Trecho apresentado =

+ + + + +

FRANS
KRAJCBERG, UM GRITO DE REVOLTA EM DEFESA DA NATUREZA
Pintor, escultor,
fotógrafo ecologista e engenheiro, Frans Krajcberg é um polonês nascido em 1921
e que aqui chegou em 1948. Hoje
notabilizado internacionalmente por ser um dos maiores artistas do mundo
ligados à causa ecológica, realizou inúmeras viagens pelo interior do Brasil,
sobretudo ao Mato Grosso e à Amazônia, recolhendo material da natureza,
fotografando e documentando os desmatamentos aqui perpetrados.
Sua paixão pelo Brasil e sua
luta solitária pela defesa da natureza transcende nossa irresponsabilidade
coletiva, traduzida pelo descaso e desamor pelo nosso país, o que o legitima
como um homem mais brasileiro do que nós.
Feroz militante em defesa
do planeta, suas armas de denúncia utilizadas para mostrar ao mundo a
destruição criminosa das florestas e da fauna brasileira são feitas com
trabalho duro, arte e sensibilidade, através de suas belíssimas exposições, em
todas as partes do mundo. Utiliza como
matéria-prima cipós, árvores e troncos calcinados, recolhidos das devastações
das nossas florestas, que ele transforma em obras incríveis, após trabalhá-las
artisticamente. Além disso, vem
publicando, com enorme repercussão internacional, livros de fotografias dos
incêndios aqui praticados, recurso estético explícito para apontar nossa
ignorância e descaso com relação à exuberância natural do país.
Homem simples e direto,
naturalizado brasileiro desde 1958, vencedor das mais importantes Bienais de
Arte do mundo, detesta viver na cidade, embora hoje tenha um apartamento e
ateliê na Urca (Rio) – onde também reside nosso amigo Ricardo Cravo Albin – e
em Montparnasse (Paris), passa a maior parte do tempo em Nova Viçosa, no Sul da
Bahia, num resto de Mata Atlântica, em uma casa ecológica construída na copa de
um majestoso pequi, numa área de reserva ecológica de apenas l,2 km², onde
mantém seu ateliê desde 1972.
Ainda jovem, Krajcberg,
concluídos seus estudos na Universidade de Leningrado (Rússia), deixa-os para
integrar o exército polonês durante a Segunda Guerra Mundial, e depois muda-se
para a Alemanha, onde entra para a Escola de Belas Artes de Stuttgart. Tinha 17 anos quando seus pais e irmãos foram
dizimados nos campos de concentração nazistas e ele, pela discriminação que já
sofrera por ser judeu, promete nunca mais voltar à Polônia, sendo sua maior
mágoa não ter ao menos um retrato de sua mãe, para lembrar-lhe os traços, já que impossibilitado de refazê-los
mentalmente, em virtude de uma bomba ter explodido muito próxima à sua cabeça,
durante a guerra, o que afetaria para sempre algumas partes da sua memória.

+ + + + +

Itens fornecidos =

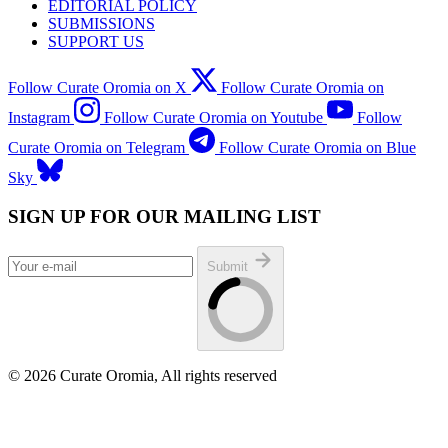
EDITORIAL POLICY
SUBMISSIONS
SUPPORT US
Follow Curate Oromia on X
Follow Curate Oromia on
Instagram
Follow Curate Oromia on Youtube
Follow
Curate Oromia on Telegram
Follow Curate Oromia on Blue
Sky
SIGN UP FOR OUR MAILING LIST
Submit
© 2026 Curate Oromia, All rights reserved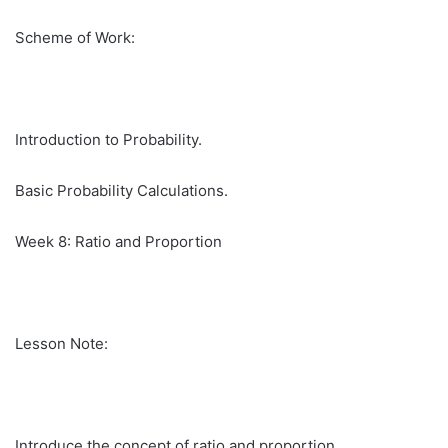
Scheme of Work:
Introduction to Probability.
Basic Probability Calculations.
Week 8: Ratio and Proportion
Lesson Note:
Introduce the concept of ratio and proportion.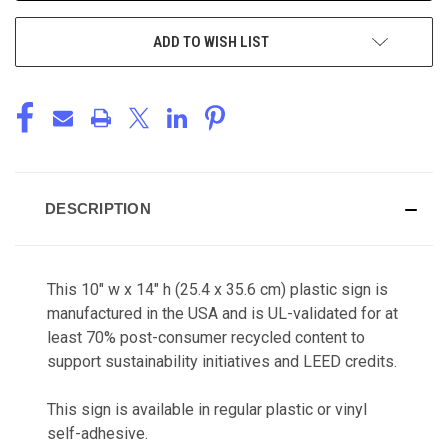
ADD TO WISH LIST
DESCRIPTION
This 10" w x 14" h (25.4 x 35.6 cm) plastic sign is
manufactured in the USA and is UL-validated for at
least 70% post-consumer recycled content to
support sustainability initiatives and LEED credits.
This sign is available in regular plastic or vinyl
self-adhesive.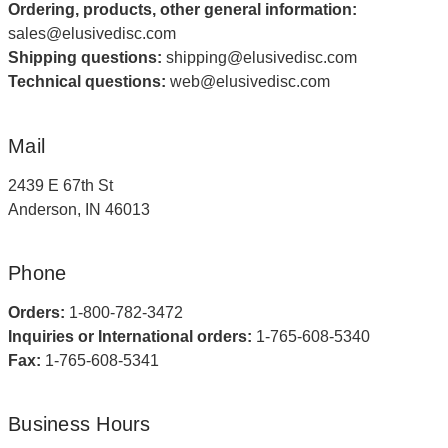
Ordering, products, other general information:
sales@elusivedisc.com
Shipping questions:
shipping@elusivedisc.com
Technical questions:
web@elusivedisc.com
Mail
2439 E 67th St
Anderson, IN 46013
Phone
Orders:
1-800-782-3472
Inquiries or International orders:
1-765-608-5340
Fax:
1-765-608-5341
Business Hours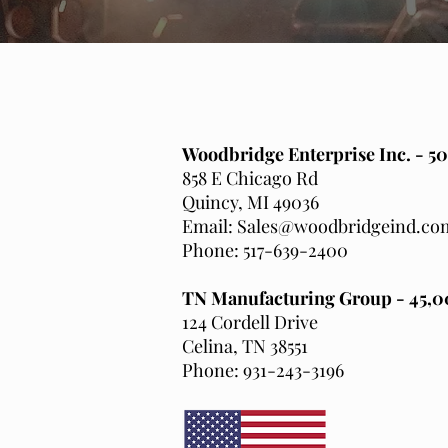
Woodbridge Enterprise Inc. - 50
858 E Chicago Rd
Quincy, MI 49036
Email: Sales@woodbridgeind.co
Phone: 517-639-2400
TN Manufacturing Group - 45,00
124 Cordell Drive
Celina, TN 38551
Phone: 931-243-3196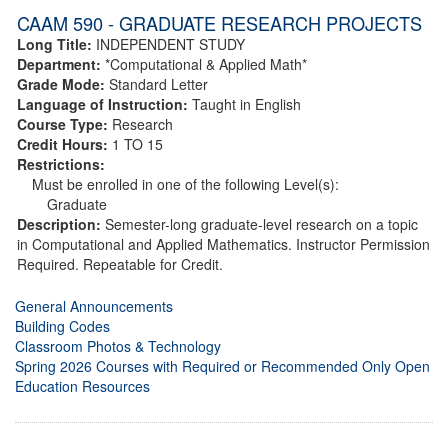
CAAM 590 - GRADUATE RESEARCH PROJECTS
Long Title:
INDEPENDENT STUDY
Department:
*Computational & Applied Math*
Grade Mode:
Standard Letter
Language of Instruction:
Taught in English
Course Type:
Research
Credit Hours:
1 TO 15
Restrictions:
Must be enrolled in one of the following Level(s):
Graduate
Description:
Semester-long graduate-level research on a topic
in Computational and Applied Mathematics. Instructor Permission
Required. Repeatable for Credit.
General Announcements
Building Codes
Classroom Photos & Technology
Spring 2026 Courses with Required or Recommended Only Open
Education Resources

+ + + + +

Explorando o material =
a) Responda com base no texto sobre Frans Krajcberg:
(i) Em que ano ele chegou ao Brasil?
(ii) Desde que ano ele é naturalizado brasileiro?
(iii) Em que escola ele ingressou na Alemanha?
b) Troque "cipós" por "raízes" no trecho do texto sobre Frans Krajcberg que vai de "Feroz militante em" até "natural do país." e reescreva-o.
Os itens não têm relação com o texto sobre Frans Krajcberg.

Exercícios resolvidos =
a)
(i) Em 1948.
(ii) Desde 1958.
(iii) Na Escola de Belas Artes de Stuttgart.

b)
Feroz militante em defesa
do planeta, suas armas de denúncia utilizadas para mostrar ao mundo a
destruição criminosa das florestas e da fauna brasileira são feitas com
trabalho duro, arte e sensibilidade, através de suas belíssimas exposições, em
todas as partes do mundo. Utiliza como
matéria-prima raízes, árvores e troncos calcinados, recolhidos das devastações
das nossas florestas, que ele transforma em obras incríveis, após trabalhá-las
artisticamente. Além disso, vem
publicando, com enorme repercussão internacional, livros de fotografias dos
incêndios aqui praticados, recurso estético explícito para apontar nossa
ignorância e descaso com relação à exuberância natural do país.